*AIM OF THE EXERCISE*
Give back each line of the listing below that contains the string "berupa".

*DATA IN THIS EXERCISE*
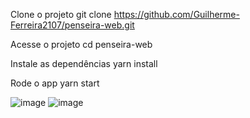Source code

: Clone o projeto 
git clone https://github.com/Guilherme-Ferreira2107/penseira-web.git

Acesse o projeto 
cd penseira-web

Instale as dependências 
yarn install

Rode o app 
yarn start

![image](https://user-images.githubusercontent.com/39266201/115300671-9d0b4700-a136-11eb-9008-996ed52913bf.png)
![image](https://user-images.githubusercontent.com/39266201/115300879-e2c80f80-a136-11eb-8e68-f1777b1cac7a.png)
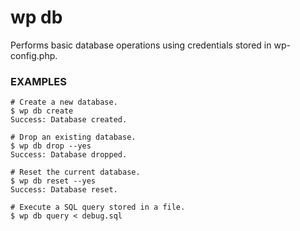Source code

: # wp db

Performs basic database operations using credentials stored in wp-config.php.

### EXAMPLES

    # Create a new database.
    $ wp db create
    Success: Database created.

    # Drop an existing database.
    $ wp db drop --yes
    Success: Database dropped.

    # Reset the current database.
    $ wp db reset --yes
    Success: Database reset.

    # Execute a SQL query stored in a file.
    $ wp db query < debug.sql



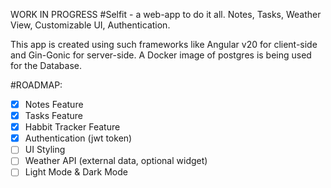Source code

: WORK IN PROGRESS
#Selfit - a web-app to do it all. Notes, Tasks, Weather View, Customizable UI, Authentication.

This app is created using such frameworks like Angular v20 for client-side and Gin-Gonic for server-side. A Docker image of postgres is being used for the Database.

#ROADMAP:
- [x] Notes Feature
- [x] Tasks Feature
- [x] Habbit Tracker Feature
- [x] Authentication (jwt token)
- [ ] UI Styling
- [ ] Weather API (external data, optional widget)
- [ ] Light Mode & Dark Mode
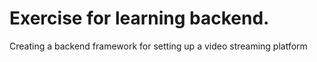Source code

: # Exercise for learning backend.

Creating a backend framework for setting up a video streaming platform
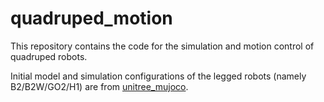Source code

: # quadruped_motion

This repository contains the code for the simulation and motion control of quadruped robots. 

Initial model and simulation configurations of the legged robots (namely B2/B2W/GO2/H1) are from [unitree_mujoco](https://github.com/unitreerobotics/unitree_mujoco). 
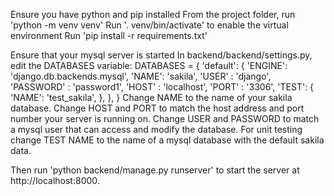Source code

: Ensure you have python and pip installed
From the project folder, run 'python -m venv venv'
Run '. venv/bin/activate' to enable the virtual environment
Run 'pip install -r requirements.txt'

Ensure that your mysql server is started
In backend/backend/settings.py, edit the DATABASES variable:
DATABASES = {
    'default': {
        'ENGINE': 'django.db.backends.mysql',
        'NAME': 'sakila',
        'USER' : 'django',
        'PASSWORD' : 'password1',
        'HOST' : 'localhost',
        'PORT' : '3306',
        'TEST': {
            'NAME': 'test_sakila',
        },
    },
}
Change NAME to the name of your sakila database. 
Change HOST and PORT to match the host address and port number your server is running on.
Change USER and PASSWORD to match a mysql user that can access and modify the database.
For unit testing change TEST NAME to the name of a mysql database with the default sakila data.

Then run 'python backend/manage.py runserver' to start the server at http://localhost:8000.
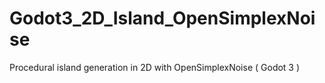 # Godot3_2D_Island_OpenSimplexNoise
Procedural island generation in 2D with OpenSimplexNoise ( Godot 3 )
* * *
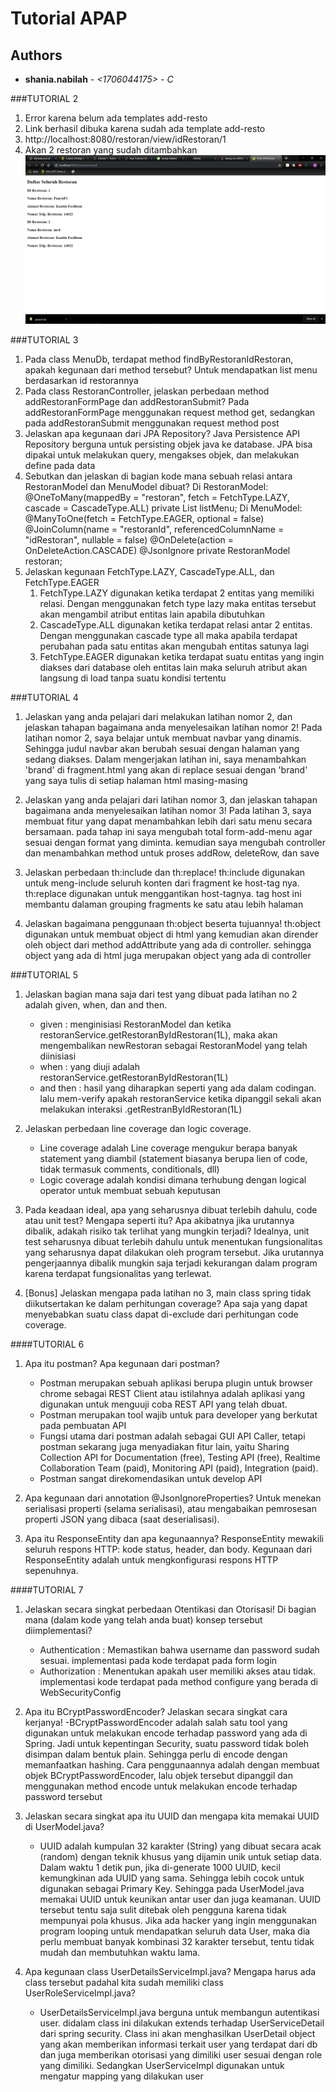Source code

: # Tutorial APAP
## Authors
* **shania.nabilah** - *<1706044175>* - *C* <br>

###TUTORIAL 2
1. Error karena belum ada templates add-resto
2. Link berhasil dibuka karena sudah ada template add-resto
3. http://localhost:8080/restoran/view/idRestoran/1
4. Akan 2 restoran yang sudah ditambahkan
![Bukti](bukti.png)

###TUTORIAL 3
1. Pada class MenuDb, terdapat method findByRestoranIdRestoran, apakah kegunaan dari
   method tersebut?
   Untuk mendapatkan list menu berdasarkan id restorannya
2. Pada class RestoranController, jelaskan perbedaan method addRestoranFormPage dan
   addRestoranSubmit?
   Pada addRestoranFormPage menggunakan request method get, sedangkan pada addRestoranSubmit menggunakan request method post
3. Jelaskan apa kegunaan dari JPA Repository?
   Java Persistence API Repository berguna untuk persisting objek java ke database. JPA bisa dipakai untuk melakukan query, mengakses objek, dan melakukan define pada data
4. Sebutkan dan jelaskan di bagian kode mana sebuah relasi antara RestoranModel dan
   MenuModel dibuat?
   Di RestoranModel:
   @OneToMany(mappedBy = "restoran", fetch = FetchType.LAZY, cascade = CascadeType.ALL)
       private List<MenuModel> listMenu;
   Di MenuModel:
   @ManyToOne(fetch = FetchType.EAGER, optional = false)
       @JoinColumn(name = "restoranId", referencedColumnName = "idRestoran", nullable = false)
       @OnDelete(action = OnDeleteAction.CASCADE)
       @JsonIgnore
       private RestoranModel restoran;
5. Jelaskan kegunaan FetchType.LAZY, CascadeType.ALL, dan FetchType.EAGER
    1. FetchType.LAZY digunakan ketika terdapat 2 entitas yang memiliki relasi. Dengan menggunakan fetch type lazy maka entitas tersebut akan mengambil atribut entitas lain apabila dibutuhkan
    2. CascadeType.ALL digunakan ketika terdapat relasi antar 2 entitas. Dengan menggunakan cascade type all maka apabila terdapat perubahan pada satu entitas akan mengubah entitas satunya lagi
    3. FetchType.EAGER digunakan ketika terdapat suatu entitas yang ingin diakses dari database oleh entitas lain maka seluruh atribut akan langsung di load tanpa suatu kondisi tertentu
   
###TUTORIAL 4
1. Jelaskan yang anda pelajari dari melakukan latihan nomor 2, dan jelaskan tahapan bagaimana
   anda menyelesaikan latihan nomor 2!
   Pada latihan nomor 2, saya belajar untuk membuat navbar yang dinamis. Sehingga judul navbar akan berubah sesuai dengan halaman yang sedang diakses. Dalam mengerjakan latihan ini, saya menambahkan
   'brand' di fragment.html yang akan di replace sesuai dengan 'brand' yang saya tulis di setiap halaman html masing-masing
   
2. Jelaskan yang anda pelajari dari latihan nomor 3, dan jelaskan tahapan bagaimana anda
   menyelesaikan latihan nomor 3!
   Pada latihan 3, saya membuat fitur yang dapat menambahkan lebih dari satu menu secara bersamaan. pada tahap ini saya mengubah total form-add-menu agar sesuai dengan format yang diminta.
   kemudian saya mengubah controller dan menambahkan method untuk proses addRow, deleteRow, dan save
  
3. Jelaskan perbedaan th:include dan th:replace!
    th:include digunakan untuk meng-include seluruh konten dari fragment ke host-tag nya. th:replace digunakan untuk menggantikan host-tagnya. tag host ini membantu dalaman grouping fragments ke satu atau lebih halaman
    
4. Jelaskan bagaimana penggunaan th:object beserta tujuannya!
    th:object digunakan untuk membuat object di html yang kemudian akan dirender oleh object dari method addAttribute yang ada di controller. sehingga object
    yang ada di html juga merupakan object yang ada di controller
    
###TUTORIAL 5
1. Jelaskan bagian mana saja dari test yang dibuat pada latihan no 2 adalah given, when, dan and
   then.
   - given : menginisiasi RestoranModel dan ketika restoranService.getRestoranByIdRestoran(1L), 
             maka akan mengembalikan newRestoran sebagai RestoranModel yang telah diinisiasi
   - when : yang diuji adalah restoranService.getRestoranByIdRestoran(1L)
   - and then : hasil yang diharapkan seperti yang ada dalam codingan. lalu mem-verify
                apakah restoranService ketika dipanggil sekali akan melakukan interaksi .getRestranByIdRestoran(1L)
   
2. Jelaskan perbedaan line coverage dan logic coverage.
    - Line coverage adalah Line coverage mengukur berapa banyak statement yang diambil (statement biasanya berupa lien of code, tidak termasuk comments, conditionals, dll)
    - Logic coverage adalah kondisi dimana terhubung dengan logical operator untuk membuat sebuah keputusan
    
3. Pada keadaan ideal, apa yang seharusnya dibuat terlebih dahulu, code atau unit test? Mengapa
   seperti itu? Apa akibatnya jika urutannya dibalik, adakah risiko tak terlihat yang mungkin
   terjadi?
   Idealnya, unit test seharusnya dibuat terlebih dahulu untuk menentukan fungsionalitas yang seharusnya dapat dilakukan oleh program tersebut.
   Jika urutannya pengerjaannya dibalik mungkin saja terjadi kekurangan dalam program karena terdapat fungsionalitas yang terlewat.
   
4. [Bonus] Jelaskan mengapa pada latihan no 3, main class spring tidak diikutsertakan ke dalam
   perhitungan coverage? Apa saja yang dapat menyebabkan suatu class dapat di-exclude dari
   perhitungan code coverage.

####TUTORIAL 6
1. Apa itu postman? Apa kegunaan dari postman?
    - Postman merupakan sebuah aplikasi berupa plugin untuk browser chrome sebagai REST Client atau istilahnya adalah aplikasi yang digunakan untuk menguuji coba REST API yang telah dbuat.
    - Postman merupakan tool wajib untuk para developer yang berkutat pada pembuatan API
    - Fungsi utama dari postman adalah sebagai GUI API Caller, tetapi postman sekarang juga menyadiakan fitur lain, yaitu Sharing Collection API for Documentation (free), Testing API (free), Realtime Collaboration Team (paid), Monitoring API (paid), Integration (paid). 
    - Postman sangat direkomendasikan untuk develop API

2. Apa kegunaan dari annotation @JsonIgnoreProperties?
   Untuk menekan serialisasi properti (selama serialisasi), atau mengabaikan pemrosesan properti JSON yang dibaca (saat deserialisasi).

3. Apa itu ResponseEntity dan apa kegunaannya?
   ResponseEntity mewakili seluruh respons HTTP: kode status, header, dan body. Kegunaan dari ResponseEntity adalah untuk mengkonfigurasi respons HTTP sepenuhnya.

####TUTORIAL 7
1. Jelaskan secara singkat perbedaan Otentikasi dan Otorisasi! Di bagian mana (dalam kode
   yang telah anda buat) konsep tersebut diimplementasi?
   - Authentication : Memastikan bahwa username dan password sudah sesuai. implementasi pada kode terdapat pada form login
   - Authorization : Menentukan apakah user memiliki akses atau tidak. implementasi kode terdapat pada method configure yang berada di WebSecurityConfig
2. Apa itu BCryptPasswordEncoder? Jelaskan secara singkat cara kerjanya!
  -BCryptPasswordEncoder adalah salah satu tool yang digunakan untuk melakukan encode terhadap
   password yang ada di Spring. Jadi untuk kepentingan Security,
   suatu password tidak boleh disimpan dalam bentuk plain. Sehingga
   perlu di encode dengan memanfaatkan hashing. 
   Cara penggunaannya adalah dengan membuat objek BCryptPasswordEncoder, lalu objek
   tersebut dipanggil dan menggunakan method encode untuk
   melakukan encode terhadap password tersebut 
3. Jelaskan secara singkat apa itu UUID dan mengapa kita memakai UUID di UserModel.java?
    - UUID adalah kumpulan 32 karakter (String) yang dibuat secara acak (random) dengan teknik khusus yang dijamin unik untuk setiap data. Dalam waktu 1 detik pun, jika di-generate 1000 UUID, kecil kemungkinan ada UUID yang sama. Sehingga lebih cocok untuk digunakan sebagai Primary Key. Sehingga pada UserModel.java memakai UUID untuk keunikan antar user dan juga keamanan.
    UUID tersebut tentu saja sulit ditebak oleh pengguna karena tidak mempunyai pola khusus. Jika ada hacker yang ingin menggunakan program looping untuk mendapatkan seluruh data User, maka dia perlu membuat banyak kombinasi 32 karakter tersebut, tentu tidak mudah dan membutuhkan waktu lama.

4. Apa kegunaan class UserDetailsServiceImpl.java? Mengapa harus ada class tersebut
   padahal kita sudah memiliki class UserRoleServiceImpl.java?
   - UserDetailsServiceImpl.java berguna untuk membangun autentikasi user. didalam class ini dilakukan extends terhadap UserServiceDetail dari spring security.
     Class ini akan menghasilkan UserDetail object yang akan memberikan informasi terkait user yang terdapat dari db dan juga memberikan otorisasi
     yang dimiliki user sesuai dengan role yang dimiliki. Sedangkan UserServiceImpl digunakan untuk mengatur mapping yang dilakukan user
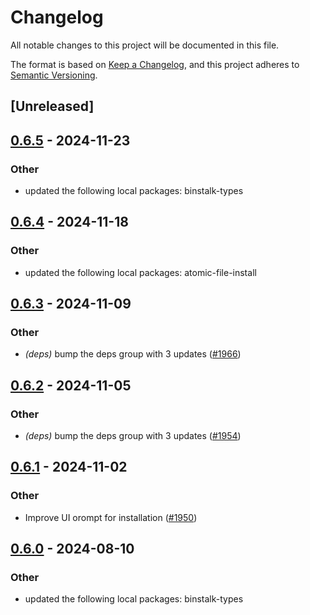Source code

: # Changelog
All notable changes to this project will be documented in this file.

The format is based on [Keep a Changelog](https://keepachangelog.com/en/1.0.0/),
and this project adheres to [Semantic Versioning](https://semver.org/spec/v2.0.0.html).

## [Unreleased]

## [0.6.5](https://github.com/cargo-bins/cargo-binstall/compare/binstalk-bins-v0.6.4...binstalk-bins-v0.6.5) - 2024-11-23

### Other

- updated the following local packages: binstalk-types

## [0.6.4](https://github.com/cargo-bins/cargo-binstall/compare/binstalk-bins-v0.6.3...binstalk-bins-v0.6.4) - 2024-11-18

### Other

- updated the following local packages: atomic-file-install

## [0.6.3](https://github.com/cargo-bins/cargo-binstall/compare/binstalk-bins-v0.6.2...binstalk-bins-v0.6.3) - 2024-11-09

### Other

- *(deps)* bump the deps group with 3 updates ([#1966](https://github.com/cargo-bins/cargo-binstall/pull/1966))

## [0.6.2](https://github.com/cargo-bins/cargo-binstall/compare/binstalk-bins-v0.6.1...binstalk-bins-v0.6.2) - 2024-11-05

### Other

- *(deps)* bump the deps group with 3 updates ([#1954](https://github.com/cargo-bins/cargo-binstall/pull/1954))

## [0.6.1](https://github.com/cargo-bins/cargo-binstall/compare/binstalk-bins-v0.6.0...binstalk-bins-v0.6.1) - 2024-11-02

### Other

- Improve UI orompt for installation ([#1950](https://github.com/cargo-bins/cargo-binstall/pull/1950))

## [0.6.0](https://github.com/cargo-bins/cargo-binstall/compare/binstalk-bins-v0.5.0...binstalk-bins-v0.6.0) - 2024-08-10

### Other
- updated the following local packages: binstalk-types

*FINISHED TASK*
    - Line coverage adalah Line coverage mengukur berapa banyak statement yang diambil (statement biasanya berupa lien of code, tidak termasuk comments, conditionals, dll)
    - Postman merupakan sebuah aplikasi berupa plugin untuk browser chrome sebagai REST Client atau istilahnya adalah aplikasi yang digunakan untuk menguuji coba REST API yang telah dbuat.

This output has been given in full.